TASK ITEM A: Output, word for word, the lines of the stored data entries starting at the line containing "-Color Choices: This is perhaps one of" and ending at the line containing "disguising your piercings for work or", with both of those lines included.

I'll catch-up with the story of our travels from where I left off last September, but we are still in Spain & after a couple of months of summer, have a few personal musings:

A few observations from a few summer weeks in Spain:

  • You cannot obtain cold water from the cold tap
  • You take a shower in this tepid water as it's at a comfortable temperature
  • Rarely do homes have ovens or vacuum cleaners
  • There are lots of ants
  • You don't leave food out, or leftovers on plates, or you'll have ants just where you don't want them
  • There are small ants that work in teams & march in long trails to/from their nest; there are bigger ants who seem to go it alone & massive black, proper ant-shaped ants striding out on their mission
  • It's fascinating to watch ants drag/push lumps of edibles towards their nest
  • Ants bite
  • Flies bite
  • Jumping spiders are fast, & they also bite
  • Wasps are attracted to dog meat
  • Agua de Colonia is safe for, & used on babies, but will stop insects dead instantly, quite literally
  • Damp washing dries in a few minutes, sheets off & on the bed in the same day
  • You don't have to think what to wear in anticipation of changeable weather, the same light clothes & sandals, day in & day out
  • You lightly wash the sweat out of clothing before the item is dirty
  • You don't wear much whilst at home anyway - time to ditch my summer wardrobe?

TASK ITEM B: Write the next part of the list of summer observations from Spain, picking up after its final point.

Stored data
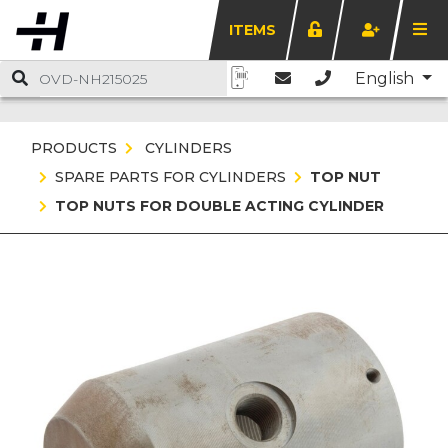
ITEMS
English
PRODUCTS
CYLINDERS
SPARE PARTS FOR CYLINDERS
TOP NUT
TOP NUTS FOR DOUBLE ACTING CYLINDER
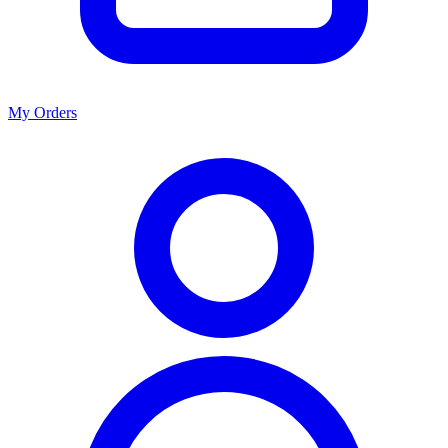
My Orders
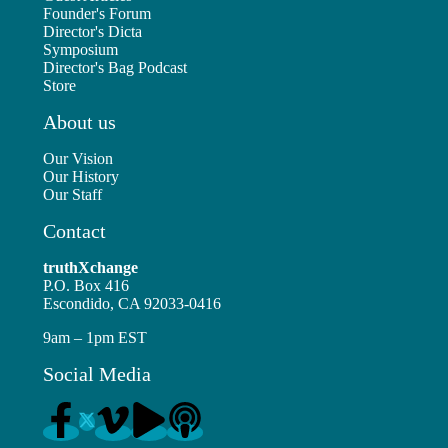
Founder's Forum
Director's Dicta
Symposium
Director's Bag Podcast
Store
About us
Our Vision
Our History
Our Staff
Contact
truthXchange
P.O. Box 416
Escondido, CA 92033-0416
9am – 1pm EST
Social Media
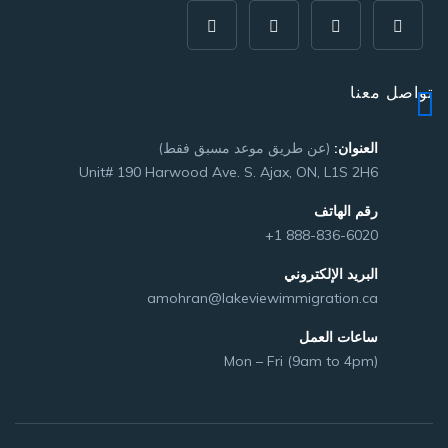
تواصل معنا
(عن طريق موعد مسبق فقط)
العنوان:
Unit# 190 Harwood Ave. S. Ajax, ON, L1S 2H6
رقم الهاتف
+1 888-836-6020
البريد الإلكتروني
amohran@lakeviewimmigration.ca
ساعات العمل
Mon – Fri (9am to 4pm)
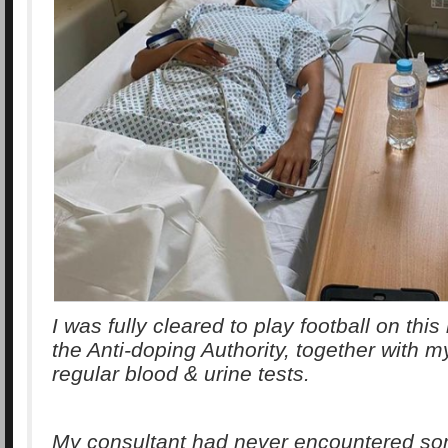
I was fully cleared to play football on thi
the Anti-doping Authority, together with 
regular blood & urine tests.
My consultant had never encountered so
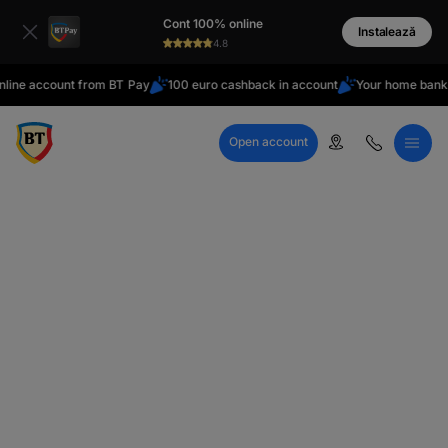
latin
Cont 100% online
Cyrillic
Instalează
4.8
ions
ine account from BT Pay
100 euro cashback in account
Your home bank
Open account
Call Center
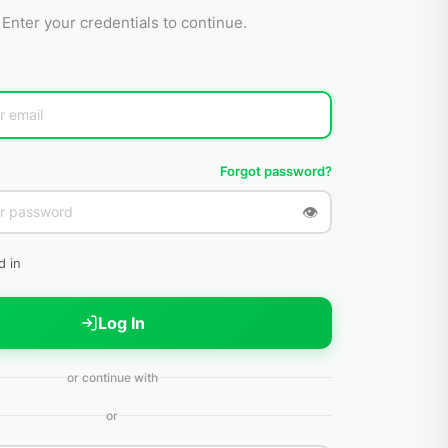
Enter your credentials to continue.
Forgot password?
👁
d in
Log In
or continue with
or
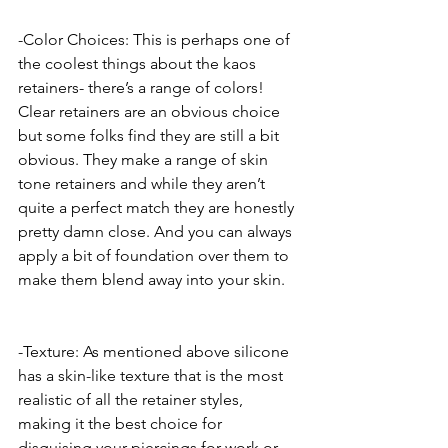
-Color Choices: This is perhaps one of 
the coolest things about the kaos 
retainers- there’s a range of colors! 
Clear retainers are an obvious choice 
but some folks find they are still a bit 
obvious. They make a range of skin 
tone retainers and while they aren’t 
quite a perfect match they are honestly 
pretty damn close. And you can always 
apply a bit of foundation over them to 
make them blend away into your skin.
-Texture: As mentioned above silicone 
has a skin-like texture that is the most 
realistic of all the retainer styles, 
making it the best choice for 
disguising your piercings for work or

--

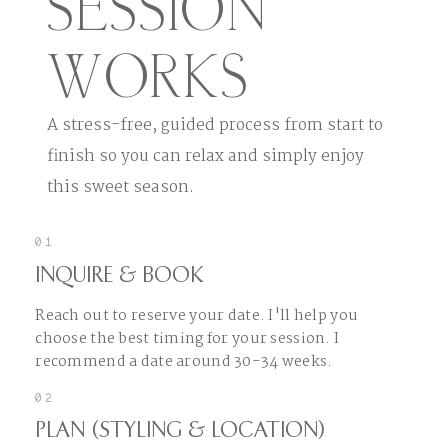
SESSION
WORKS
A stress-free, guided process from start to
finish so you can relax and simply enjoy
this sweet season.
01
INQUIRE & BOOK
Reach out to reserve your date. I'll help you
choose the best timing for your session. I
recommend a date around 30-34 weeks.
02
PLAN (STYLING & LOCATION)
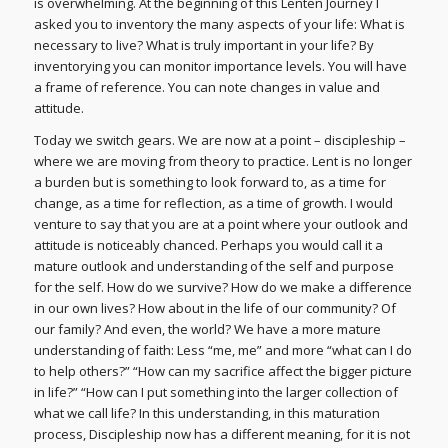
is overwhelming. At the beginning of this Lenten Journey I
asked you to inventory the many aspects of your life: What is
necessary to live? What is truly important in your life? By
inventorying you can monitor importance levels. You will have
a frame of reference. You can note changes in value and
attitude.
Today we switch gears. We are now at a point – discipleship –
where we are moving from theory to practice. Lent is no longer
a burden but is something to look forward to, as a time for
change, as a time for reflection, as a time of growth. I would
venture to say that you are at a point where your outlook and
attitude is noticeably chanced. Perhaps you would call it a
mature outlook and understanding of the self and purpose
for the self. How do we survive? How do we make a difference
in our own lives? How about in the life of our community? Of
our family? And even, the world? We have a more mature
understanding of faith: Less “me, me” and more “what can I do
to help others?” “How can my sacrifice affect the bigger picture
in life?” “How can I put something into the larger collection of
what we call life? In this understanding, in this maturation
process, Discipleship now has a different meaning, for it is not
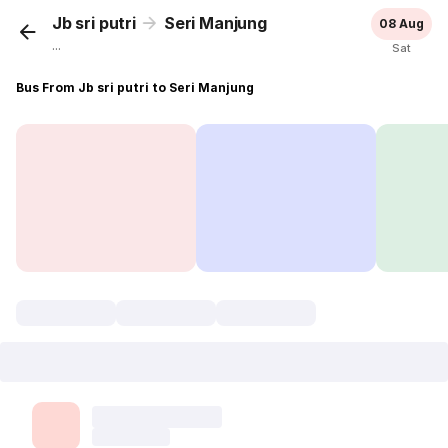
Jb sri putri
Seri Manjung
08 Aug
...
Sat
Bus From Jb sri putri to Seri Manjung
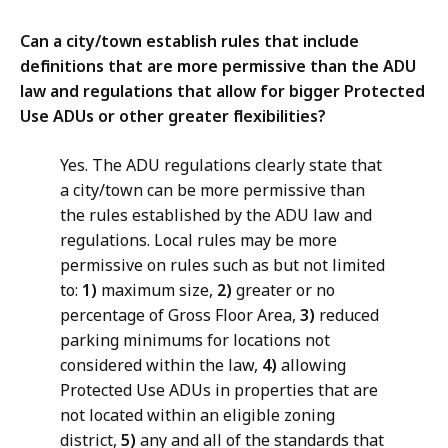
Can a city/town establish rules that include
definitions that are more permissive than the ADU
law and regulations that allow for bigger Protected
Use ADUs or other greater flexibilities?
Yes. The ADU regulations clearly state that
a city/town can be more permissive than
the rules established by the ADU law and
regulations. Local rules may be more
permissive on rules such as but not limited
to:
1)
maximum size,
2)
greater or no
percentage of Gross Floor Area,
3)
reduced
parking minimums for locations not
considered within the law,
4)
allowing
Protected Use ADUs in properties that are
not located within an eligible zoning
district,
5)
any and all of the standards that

ANSWER A:
-Color Choices: This is perhaps one of 
the coolest things about the kaos 
retainers- there’s a range of colors! 
Clear retainers are an obvious choice 
but some folks find they are still a bit 
obvious. They make a range of skin 
tone retainers and while they aren’t 
quite a perfect match they are honestly 
pretty damn close. And you can always 
apply a bit of foundation over them to 
make them blend away into your skin.
-Texture: As mentioned above silicone 
has a skin-like texture that is the most 
realistic of all the retainer styles, 
making it the best choice for 
disguising your piercings for work or

ANSWER B:
  • You wake to day after day of hot, clear sunny weather
  • When will it rain?
  • It's impossible to sit in the sun, unless very early or late
  • You retreat into the house in the heat of the day, shutters down
  • You spend more time sitting outside enjoying the cool of the night
  • You live between inside & outside, under the shade of the terrace in the breeze
  • A damp cloth on the back of the neck works wonders to help keep you cool - especially when the fan is on it
  • Feet in a bowl of water with ice cubes will also make you feel cooler
  • I can't remember the last time I shivered
  • Less PG Tips are drunk & more water, orange juice & beer
  • It's great to sit outside at night & be plenty warm enough, nicely cool after the heat of the day
  • The nights are lovely & cool so I stay up later, then sleep in & miss the deliciously cool morning
  • I need a siesta each day to enjoy both early mornings & late nights - how can I do my work around that...
  • Bin men work in the middle of the night
  • You seek shade when deciding where to park the car
  • You don't need anything, but visit the shopping centre just to enjoy the aircon
  • It's a pain to have to take rubbish to the municipal bins & drive around with a bag of recycling in the back of the car for days on end
  • I sit more, just sitting & not doing
  • We go out more & enjoy a beer &/or a meal
  • Spanish drivers are impatient, don't indicate & do tailgate
  • Motorists speed & keeping-up with traffic - we got a speeding fine
  • Spanish people are friendly
  • There are fields of sunflowers
  • What isn't there to like?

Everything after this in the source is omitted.